**Required action:** Would you return each record that follows word for word, without its pictures?

**Items listed in a dataset:**
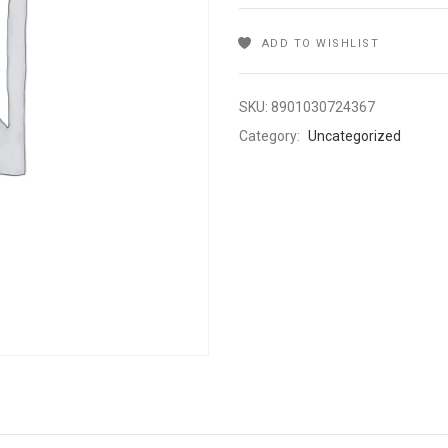
ADD TO WISHLIST
SKU:
8901030724367
Category:
Uncategorized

**Task response:**
ADD TO WISHLIST
SKU:
8901030724367
Category:
Uncategorized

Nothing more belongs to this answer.